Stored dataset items
★ ★ ★ ★ ★

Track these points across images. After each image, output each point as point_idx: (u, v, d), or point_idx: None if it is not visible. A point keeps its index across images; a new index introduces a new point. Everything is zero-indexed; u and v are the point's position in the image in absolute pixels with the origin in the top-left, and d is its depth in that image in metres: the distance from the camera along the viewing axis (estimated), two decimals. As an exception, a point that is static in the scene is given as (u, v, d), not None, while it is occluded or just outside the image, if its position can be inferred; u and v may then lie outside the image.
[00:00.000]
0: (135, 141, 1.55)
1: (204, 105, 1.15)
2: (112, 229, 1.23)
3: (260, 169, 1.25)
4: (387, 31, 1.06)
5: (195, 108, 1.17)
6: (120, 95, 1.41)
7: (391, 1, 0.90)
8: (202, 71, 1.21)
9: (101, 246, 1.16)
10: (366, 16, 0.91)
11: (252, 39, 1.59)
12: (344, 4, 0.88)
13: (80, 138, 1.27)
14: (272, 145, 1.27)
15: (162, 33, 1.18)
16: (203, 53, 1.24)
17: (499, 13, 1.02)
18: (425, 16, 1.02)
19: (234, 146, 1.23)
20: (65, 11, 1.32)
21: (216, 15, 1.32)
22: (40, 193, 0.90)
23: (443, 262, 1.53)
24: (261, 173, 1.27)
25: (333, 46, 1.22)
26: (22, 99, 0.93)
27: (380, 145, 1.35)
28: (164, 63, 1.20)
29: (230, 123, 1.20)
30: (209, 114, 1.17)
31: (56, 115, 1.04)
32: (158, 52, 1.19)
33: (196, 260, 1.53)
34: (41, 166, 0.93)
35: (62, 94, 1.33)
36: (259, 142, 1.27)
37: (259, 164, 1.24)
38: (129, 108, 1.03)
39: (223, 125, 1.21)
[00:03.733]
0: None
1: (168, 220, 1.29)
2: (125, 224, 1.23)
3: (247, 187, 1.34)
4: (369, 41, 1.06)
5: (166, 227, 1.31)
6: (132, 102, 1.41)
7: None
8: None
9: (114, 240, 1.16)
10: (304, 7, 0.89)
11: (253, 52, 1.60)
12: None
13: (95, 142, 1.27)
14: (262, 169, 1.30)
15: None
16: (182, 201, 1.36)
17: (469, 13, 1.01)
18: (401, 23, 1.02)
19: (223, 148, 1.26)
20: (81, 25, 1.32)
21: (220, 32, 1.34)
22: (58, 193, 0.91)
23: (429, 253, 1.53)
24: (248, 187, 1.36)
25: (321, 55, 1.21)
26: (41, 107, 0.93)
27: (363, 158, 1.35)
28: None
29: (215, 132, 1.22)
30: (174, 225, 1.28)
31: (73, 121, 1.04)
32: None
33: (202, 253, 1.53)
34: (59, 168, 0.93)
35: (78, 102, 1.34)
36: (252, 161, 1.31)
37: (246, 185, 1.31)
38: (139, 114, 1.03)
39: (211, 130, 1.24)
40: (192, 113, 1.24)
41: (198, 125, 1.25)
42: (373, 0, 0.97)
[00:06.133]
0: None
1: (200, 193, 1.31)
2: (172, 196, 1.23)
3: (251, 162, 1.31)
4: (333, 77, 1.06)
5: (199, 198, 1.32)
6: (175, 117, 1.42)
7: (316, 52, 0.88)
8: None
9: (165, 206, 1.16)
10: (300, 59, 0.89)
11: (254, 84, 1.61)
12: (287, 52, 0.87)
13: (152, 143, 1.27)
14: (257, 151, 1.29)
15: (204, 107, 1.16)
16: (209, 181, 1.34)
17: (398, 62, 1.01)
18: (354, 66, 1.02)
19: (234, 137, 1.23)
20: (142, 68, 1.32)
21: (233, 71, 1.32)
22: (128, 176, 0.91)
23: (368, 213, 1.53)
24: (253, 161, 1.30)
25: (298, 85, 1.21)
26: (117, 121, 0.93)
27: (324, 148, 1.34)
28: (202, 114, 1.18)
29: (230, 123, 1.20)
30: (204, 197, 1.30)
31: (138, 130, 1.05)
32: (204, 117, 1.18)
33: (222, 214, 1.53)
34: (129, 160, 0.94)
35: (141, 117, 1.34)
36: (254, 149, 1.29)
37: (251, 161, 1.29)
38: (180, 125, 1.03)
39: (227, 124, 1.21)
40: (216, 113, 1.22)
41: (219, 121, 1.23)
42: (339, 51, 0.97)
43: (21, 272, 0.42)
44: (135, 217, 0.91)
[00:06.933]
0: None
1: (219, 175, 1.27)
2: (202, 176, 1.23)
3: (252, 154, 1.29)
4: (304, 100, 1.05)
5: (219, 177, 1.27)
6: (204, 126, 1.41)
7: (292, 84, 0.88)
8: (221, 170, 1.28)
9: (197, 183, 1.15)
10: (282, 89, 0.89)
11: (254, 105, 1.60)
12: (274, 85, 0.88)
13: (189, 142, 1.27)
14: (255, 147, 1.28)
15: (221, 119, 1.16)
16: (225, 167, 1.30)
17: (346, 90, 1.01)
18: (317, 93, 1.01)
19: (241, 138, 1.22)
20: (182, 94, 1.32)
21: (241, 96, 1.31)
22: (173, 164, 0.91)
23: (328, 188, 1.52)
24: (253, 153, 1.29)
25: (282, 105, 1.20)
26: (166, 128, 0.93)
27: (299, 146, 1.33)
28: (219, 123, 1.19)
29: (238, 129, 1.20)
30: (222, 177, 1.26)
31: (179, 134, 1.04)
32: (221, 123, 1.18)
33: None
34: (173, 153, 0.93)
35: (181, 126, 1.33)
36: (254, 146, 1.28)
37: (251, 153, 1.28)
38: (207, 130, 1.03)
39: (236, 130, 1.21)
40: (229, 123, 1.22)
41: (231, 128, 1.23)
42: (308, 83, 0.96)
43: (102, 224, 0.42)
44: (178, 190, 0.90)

★ ★ ★ ★ ★

*DESCRIPTION OF THE TASK*
Reproduce every line of the data exactly as it was written.

*ANSWER TO THE EXERCISE*
Track these points across images. After each image, output each point as point_idx: (u, v, d), or point_idx: None if it is not visible. A point keeps its index across images; a new index introduces a new point. Everything is zero-indexed; u and v are the point's position in the image in absolute pixels with the origin in the top-left, and d is its depth in that image in metres: the distance from the camera along the viewing axis (estimated), two decimals. As an exception, a point that is static in the scene is given as (u, v, d), not None, while it is occluded or just outside the image, if its position can be inferred; u and v may then lie outside the image.
[00:00.000]
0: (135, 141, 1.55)
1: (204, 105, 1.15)
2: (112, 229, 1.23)
3: (260, 169, 1.25)
4: (387, 31, 1.06)
5: (195, 108, 1.17)
6: (120, 95, 1.41)
7: (391, 1, 0.90)
8: (202, 71, 1.21)
9: (101, 246, 1.16)
10: (366, 16, 0.91)
11: (252, 39, 1.59)
12: (344, 4, 0.88)
13: (80, 138, 1.27)
14: (272, 145, 1.27)
15: (162, 33, 1.18)
16: (203, 53, 1.24)
17: (499, 13, 1.02)
18: (425, 16, 1.02)
19: (234, 146, 1.23)
20: (65, 11, 1.32)
21: (216, 15, 1.32)
22: (40, 193, 0.90)
23: (443, 262, 1.53)
24: (261, 173, 1.27)
25: (333, 46, 1.22)
26: (22, 99, 0.93)
27: (380, 145, 1.35)
28: (164, 63, 1.20)
29: (230, 123, 1.20)
30: (209, 114, 1.17)
31: (56, 115, 1.04)
32: (158, 52, 1.19)
33: (196, 260, 1.53)
34: (41, 166, 0.93)
35: (62, 94, 1.33)
36: (259, 142, 1.27)
37: (259, 164, 1.24)
38: (129, 108, 1.03)
39: (223, 125, 1.21)
[00:03.733]
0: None
1: (168, 220, 1.29)
2: (125, 224, 1.23)
3: (247, 187, 1.34)
4: (369, 41, 1.06)
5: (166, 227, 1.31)
6: (132, 102, 1.41)
7: None
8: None
9: (114, 240, 1.16)
10: (304, 7, 0.89)
11: (253, 52, 1.60)
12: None
13: (95, 142, 1.27)
14: (262, 169, 1.30)
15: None
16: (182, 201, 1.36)
17: (469, 13, 1.01)
18: (401, 23, 1.02)
19: (223, 148, 1.26)
20: (81, 25, 1.32)
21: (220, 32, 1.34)
22: (58, 193, 0.91)
23: (429, 253, 1.53)
24: (248, 187, 1.36)
25: (321, 55, 1.21)
26: (41, 107, 0.93)
27: (363, 158, 1.35)
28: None
29: (215, 132, 1.22)
30: (174, 225, 1.28)
31: (73, 121, 1.04)
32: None
33: (202, 253, 1.53)
34: (59, 168, 0.93)
35: (78, 102, 1.34)
36: (252, 161, 1.31)
37: (246, 185, 1.31)
38: (139, 114, 1.03)
39: (211, 130, 1.24)
40: (192, 113, 1.24)
41: (198, 125, 1.25)
42: (373, 0, 0.97)
[00:06.133]
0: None
1: (200, 193, 1.31)
2: (172, 196, 1.23)
3: (251, 162, 1.31)
4: (333, 77, 1.06)
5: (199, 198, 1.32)
6: (175, 117, 1.42)
7: (316, 52, 0.88)
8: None
9: (165, 206, 1.16)
10: (300, 59, 0.89)
11: (254, 84, 1.61)
12: (287, 52, 0.87)
13: (152, 143, 1.27)
14: (257, 151, 1.29)
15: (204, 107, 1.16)
16: (209, 181, 1.34)
17: (398, 62, 1.01)
18: (354, 66, 1.02)
19: (234, 137, 1.23)
20: (142, 68, 1.32)
21: (233, 71, 1.32)
22: (128, 176, 0.91)
23: (368, 213, 1.53)
24: (253, 161, 1.30)
25: (298, 85, 1.21)
26: (117, 121, 0.93)
27: (324, 148, 1.34)
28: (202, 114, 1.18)
29: (230, 123, 1.20)
30: (204, 197, 1.30)
31: (138, 130, 1.05)
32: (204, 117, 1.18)
33: (222, 214, 1.53)
34: (129, 160, 0.94)
35: (141, 117, 1.34)
36: (254, 149, 1.29)
37: (251, 161, 1.29)
38: (180, 125, 1.03)
39: (227, 124, 1.21)
40: (216, 113, 1.22)
41: (219, 121, 1.23)
42: (339, 51, 0.97)
43: (21, 272, 0.42)
44: (135, 217, 0.91)
[00:06.933]
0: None
1: (219, 175, 1.27)
2: (202, 176, 1.23)
3: (252, 154, 1.29)
4: (304, 100, 1.05)
5: (219, 177, 1.27)
6: (204, 126, 1.41)
7: (292, 84, 0.88)
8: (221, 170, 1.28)
9: (197, 183, 1.15)
10: (282, 89, 0.89)
11: (254, 105, 1.60)
12: (274, 85, 0.88)
13: (189, 142, 1.27)
14: (255, 147, 1.28)
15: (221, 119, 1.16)
16: (225, 167, 1.30)
17: (346, 90, 1.01)
18: (317, 93, 1.01)
19: (241, 138, 1.22)
20: (182, 94, 1.32)
21: (241, 96, 1.31)
22: (173, 164, 0.91)
23: (328, 188, 1.52)
24: (253, 153, 1.29)
25: (282, 105, 1.20)
26: (166, 128, 0.93)
27: (299, 146, 1.33)
28: (219, 123, 1.19)
29: (238, 129, 1.20)
30: (222, 177, 1.26)
31: (179, 134, 1.04)
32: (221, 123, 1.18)
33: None
34: (173, 153, 0.93)
35: (181, 126, 1.33)
36: (254, 146, 1.28)
37: (251, 153, 1.28)
38: (207, 130, 1.03)
39: (236, 130, 1.21)
40: (229, 123, 1.22)
41: (231, 128, 1.23)
42: (308, 83, 0.96)
43: (102, 224, 0.42)
44: (178, 190, 0.90)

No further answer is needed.